Emery knew his stuff, though. He’d said most of the guild didn’t really get going until about noon or thereafter, their workdays, so to speak, reaching into the night—when the other magical creatures in the Brink were most active. Judging by the overall lack of activity, the place did seem like it was in its off hours, similar to an office facility at night.
Unlike the other buildings, the records building had a protective spell stretching over it like a spider web. It pulsed with power, and the various weaves intermingled expertly. A lot of time and effort had been expended on this spell.
Emery crouched at one end of the wall, staring down at the door, which was covered with both another pulsing spell and a camera. They weren’t just trusting magic with their secrets—they were using technology as well.
A grouping of benches formed a circle a ways in front of the door. Two other buildings helped surround them, making this area a little nook away from the rest of the compound.
“What do you feel?” Emery asked quietly, sparing a glance for a woman in an orange robe meandering through. She stopped near one of the benches and hesitated before sitting and bending to her phone.
“Spikes. Painful. This is an attack spell. A very good one.”

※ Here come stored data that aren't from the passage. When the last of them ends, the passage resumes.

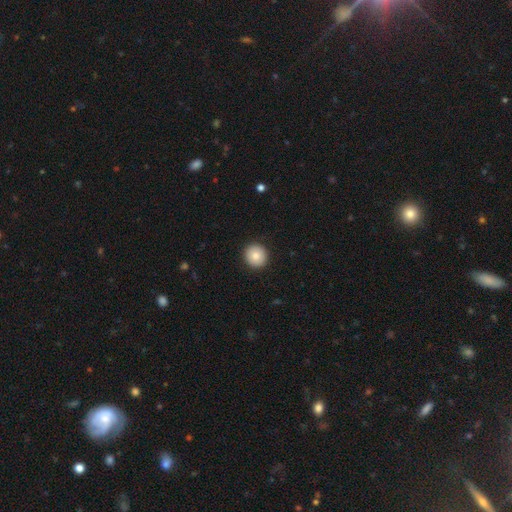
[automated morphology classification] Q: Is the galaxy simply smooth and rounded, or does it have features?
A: smooth — 84%.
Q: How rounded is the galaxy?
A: round — 93%.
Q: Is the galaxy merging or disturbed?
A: none — 92%.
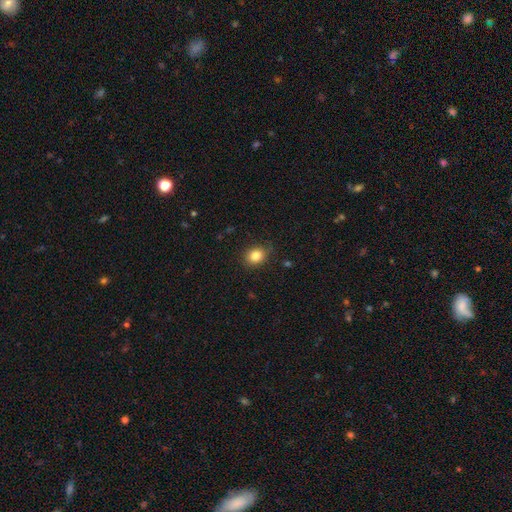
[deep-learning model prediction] This is clearly a smooth galaxy (84%). How rounded: possibly round (58%). Merging: clearly none (84%).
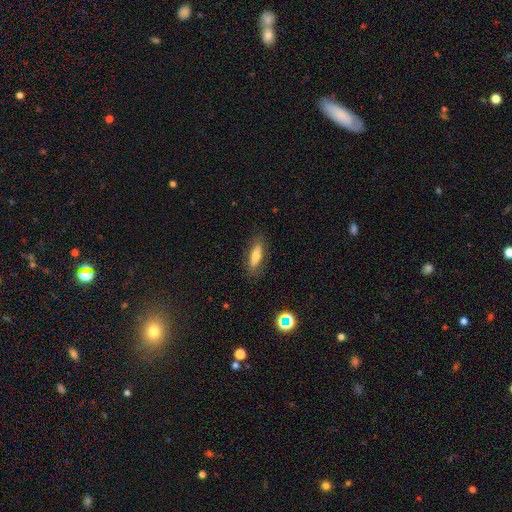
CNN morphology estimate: Smooth or featured?
  - smooth: 66% *
  - featured or disk: 26%
  - star or artifact: 8%
How rounded?
  - in between: 55% *
  - cigar-shaped: 42%
  - round: 3%
Merging?
  - none: 81% *
  - minor disturbance: 13%
  - major disturbance: 4%
  - merger: 1%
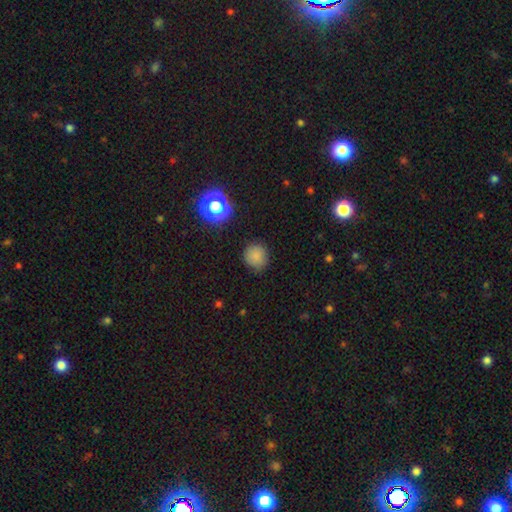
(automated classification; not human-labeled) Smooth or featured?
  - smooth: 80% *
  - star or artifact: 15%
  - featured or disk: 5%
How rounded?
  - round: 89% *
  - in between: 10%
  - cigar-shaped: 1%
Merging?
  - none: 83% *
  - minor disturbance: 13%
  - major disturbance: 3%
  - merger: 1%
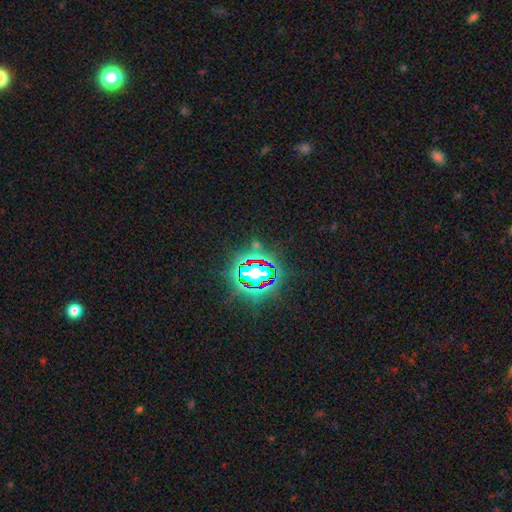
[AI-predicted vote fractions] A star or artifact, not a galaxy (81%).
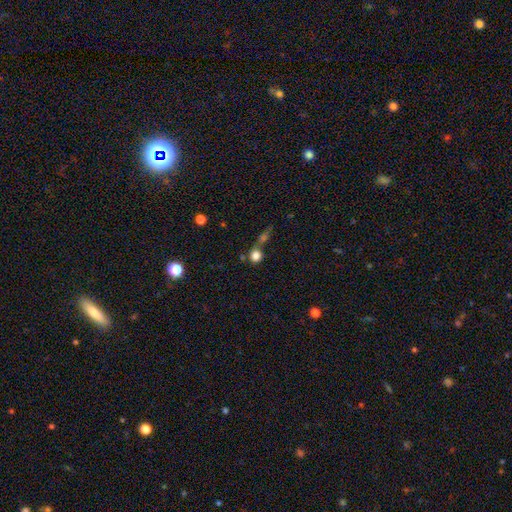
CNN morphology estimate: Smooth or featured? Predicted: smooth (p=0.79). How rounded? Predicted: round (p=0.85). Merging? Predicted: none (p=0.52).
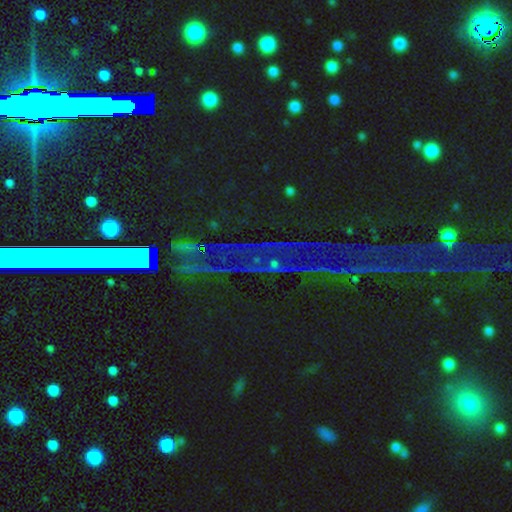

“Very good, yes. The natural helped. The power rivals mine.” He frowned as he looked it over, splaying his hand and waving it in front of the building as if feeling the various textures of the spell.
The woman straightened up and stretched, looking around. She wiggled her shoulders, as though something bothered the upper middle of her back.
“Crap-filled cupcakes…” I put my hand on Emery’s shoulder. “Work fast. We got a us a woman.”
“What does that mean?” he asked, following my gaze.
I slapped his shoulder. “Don’t look! She already feels our presence. She’s in tune with her magically enhanced intuition. Looking will just bring her around faster.”
“She’s only middle tier. She stands no chance.”
“Of fighting us? No. Of blowing our cover? She certainly does. Half a brain and she’ll know someone is crouching here.”
“How do you know all this?”
“Because I have half a brain. Haven’t you ever just felt someone lurking? Someone watching you? Someone keeping close?”
“Yes, but that’s because I’ve lived in the wild. She’s in relative safety here.”
“Women are never in relative safety, you moron. We train to watch out for danger from girlhood. Spoiler alert: the danger is menfolk. Dark streets and parking lots to us are like the wilds for you. Trust me, she knows when hidden eyes are on her. Look at her. She keeps looking around. I bet there are some power-tripping creeps with wandering hands in the Mages’ Guild.”
Emery spared one moment to meet my gaze, his way of gauging my severity, before nodding and turning back to the spell.
The woman in orange bent to her phone before lowering it again and tilting her head. Her shoulders tensed, and she looked back at the records facility pointedly, scanning the front door before looking up at the camera. She scanned the front again, her expression uneasy, before pausing, probably opening herself up to her surroundings.
Emery had been wrong. I wasn’t one in a million. I just knew better than to shrug off the first magic I’d ever learned for recipes and ingredients. I kept my temperamental third eye firmly in the mix, and so did this girl.